*WHAT YOU ARE ASKED TO DO:*
Copy the listing, beginning at the line that contains "Homicide, Criminal Sexual" and stopping after the line that contains "What is the sum of the Intertie". Replace "majority" with "greater share" and leave everything else unchanged.

*PROVIDED MATERIAL:*
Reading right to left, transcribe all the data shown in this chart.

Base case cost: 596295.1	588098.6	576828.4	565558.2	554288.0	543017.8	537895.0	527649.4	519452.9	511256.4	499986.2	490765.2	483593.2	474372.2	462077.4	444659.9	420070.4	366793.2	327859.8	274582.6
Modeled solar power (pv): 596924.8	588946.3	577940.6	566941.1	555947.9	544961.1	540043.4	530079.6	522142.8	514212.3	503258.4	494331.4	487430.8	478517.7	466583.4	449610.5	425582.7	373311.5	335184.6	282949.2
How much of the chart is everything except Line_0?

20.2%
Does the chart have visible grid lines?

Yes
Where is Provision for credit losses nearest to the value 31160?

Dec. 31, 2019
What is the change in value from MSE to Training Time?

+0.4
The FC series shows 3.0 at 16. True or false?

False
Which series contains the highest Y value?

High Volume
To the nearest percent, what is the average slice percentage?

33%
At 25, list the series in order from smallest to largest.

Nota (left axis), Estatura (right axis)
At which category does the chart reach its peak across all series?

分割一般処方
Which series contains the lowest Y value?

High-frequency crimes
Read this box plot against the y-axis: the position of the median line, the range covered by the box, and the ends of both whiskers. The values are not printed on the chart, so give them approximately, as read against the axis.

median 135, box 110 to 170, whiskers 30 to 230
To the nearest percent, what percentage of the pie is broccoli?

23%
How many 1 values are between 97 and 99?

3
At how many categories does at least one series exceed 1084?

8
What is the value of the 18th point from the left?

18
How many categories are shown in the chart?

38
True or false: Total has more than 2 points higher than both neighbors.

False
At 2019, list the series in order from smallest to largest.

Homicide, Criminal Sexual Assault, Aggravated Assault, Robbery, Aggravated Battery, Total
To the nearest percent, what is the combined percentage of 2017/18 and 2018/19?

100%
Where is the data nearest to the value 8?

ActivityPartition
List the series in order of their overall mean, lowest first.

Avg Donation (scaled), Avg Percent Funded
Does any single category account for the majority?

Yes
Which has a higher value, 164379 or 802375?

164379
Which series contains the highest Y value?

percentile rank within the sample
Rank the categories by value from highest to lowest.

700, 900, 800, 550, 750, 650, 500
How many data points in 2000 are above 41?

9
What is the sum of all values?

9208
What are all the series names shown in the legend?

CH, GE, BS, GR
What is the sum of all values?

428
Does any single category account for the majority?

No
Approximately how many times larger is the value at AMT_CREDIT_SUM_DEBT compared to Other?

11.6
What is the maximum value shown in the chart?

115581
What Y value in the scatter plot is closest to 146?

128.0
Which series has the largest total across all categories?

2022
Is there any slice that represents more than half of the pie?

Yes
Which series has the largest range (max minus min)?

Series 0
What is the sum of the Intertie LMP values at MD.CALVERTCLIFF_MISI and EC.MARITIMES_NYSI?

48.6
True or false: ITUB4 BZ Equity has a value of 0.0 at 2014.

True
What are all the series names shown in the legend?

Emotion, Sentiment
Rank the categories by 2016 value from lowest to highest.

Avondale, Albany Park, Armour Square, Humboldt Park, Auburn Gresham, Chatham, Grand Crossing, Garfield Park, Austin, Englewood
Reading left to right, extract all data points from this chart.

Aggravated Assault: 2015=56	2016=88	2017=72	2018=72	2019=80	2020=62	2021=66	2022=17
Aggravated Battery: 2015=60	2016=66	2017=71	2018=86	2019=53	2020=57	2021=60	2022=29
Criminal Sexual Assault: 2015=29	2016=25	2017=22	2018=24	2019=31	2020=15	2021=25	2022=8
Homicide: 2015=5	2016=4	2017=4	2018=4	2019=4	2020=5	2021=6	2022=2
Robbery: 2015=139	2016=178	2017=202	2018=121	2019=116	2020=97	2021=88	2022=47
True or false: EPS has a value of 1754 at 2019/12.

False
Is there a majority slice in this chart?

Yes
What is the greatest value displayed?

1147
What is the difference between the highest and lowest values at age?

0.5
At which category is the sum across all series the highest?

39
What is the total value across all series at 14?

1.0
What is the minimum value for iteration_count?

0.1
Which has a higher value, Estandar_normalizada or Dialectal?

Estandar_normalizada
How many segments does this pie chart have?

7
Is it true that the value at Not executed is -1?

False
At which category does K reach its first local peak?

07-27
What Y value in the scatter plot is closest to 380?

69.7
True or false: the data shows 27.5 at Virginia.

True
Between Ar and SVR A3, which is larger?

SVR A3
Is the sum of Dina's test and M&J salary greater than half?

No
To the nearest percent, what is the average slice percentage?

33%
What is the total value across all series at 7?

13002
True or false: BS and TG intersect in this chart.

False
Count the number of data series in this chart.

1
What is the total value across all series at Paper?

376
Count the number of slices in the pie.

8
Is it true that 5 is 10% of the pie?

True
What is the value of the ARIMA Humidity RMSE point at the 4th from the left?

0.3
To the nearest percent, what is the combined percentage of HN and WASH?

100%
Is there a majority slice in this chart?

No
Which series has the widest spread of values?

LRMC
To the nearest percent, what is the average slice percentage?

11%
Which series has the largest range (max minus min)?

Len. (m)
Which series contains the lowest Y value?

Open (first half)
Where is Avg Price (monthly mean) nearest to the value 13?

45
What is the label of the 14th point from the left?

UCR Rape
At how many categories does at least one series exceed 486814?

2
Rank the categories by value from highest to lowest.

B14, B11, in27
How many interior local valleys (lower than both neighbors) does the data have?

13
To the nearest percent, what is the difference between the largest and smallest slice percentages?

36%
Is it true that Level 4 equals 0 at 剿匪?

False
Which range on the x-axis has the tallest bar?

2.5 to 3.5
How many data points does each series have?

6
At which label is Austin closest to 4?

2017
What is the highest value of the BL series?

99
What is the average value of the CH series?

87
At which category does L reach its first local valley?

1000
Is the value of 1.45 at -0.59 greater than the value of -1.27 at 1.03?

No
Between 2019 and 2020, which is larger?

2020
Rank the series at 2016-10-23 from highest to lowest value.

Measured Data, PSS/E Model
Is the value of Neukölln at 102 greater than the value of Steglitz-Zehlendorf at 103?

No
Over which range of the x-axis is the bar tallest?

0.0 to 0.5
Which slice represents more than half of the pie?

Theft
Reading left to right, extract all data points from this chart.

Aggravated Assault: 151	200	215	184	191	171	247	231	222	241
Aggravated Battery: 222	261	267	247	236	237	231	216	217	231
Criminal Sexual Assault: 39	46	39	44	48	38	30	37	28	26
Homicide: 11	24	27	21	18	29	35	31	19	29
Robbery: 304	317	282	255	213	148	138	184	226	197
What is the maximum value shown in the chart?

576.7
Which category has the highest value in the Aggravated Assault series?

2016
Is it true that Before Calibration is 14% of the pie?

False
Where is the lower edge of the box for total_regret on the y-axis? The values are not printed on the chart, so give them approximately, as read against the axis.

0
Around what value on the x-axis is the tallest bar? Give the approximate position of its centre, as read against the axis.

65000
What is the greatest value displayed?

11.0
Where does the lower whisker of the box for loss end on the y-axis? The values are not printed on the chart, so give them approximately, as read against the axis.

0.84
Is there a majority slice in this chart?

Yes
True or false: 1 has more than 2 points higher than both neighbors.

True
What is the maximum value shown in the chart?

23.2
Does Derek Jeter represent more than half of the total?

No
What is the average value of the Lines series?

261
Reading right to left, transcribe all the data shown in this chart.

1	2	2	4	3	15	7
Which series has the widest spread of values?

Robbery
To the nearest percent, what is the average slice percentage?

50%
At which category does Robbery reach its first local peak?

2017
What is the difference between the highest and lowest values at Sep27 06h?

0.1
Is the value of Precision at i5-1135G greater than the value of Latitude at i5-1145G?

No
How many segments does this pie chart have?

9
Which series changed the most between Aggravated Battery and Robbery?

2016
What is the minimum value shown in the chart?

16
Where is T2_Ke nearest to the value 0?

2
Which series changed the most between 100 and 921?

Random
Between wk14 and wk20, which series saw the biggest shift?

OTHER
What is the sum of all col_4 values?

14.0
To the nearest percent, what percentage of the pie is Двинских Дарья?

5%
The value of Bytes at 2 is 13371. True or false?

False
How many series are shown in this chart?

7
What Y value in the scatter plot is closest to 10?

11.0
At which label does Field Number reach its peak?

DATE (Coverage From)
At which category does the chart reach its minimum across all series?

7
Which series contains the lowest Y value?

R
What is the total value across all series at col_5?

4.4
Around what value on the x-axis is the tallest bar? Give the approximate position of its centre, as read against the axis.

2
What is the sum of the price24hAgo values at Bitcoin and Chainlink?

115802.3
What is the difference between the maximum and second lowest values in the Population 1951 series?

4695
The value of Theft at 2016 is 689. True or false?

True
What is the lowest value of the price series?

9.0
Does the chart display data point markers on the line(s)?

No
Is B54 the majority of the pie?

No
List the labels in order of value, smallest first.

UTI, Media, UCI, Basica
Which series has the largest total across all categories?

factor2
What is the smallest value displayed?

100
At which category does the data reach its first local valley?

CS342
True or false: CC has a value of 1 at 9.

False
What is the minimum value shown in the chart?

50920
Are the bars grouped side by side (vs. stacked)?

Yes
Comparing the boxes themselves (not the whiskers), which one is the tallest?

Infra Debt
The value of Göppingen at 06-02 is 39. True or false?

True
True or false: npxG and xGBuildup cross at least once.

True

*RESULT:*
Homicide, Criminal Sexual Assault, Aggravated Assault, Robbery, Aggravated Battery, Total
To the nearest percent, what is the combined percentage of 2017/18 and 2018/19?

100%
Where is the data nearest to the value 8?

ActivityPartition
List the series in order of their overall mean, lowest first.

Avg Donation (scaled), Avg Percent Funded
Does any single category account for the greater share?

Yes
Which has a higher value, 164379 or 802375?

164379
Which series contains the highest Y value?

percentile rank within the sample
Rank the categories by value from highest to lowest.

700, 900, 800, 550, 750, 650, 500
How many data points in 2000 are above 41?

9
What is the sum of all values?

9208
What are all the series names shown in the legend?

CH, GE, BS, GR
What is the sum of all values?

428
Does any single category account for the greater share?

No
Approximately how many times larger is the value at AMT_CREDIT_SUM_DEBT compared to Other?

11.6
What is the maximum value shown in the chart?

115581
What Y value in the scatter plot is closest to 146?

128.0
Which series has the largest total across all categories?

2022
Is there any slice that represents more than half of the pie?

Yes
Which series has the largest range (max minus min)?

Series 0
What is the sum of the Intertie LMP values at MD.CALVERTCLIFF_MISI and EC.MARITIMES_NYSI?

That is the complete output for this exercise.